When faced with the reality of time running out, people may want to experience something unique or revisit a favorite place. Often, children with cancer want to go to Disneyland or meet an iconic public figure. What remains unspoken, because it is assumed to be part of the wish, is that the experience only holds meaning when it can be shared with others.
This past winter, I was having some heart symptoms that gave me serious pause. Since then, "kicking the bucket" has become more of a reality to me. Even though I am not in my twilight years, the sun is moving closer to the horizon. As a result, I have wondered if there was anything that I wanted to do before I passed from this life. Did I have a bucket list? My answer, "No. There is no thing that I need to do or see that will give my life meaning or satisfaction. I am content." So, if there is no thing, then what does have meaning for me? Friendship. Plain, old-fashion, down-to-earth people.
It is a simple concept and you may think me silly, but you are on my bucket list. I want to have a relationship with the people that God has put into my life.

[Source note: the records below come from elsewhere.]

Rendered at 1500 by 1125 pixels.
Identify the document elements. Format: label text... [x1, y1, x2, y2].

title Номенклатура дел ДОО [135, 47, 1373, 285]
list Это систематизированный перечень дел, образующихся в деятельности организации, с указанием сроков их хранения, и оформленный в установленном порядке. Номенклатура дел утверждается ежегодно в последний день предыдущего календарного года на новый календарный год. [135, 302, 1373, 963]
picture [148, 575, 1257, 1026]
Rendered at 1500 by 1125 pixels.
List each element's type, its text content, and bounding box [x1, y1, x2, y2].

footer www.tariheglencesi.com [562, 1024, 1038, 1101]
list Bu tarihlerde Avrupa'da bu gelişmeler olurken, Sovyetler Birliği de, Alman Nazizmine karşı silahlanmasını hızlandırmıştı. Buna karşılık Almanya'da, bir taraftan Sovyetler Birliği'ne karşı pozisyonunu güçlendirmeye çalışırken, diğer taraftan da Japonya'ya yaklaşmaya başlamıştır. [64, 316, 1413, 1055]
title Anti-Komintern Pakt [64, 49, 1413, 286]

Holding, touching, hugging, laughing, crying, and loving are what will last years beyond my time here.
If I can add a piece of comfort, love, or encouragement to those I meet along the way, then I feel accomplished at the end of each day. No grand gestures: just little joys - tiny jewels added to the soul of another.
Relationships are at the core of our being. We ordinary people need others to care for and to love, and we need others to love and care for us. So, kick the bucket list and start living today as a sojourner. Travel the path before you and into the hearts of all those you meet along the way.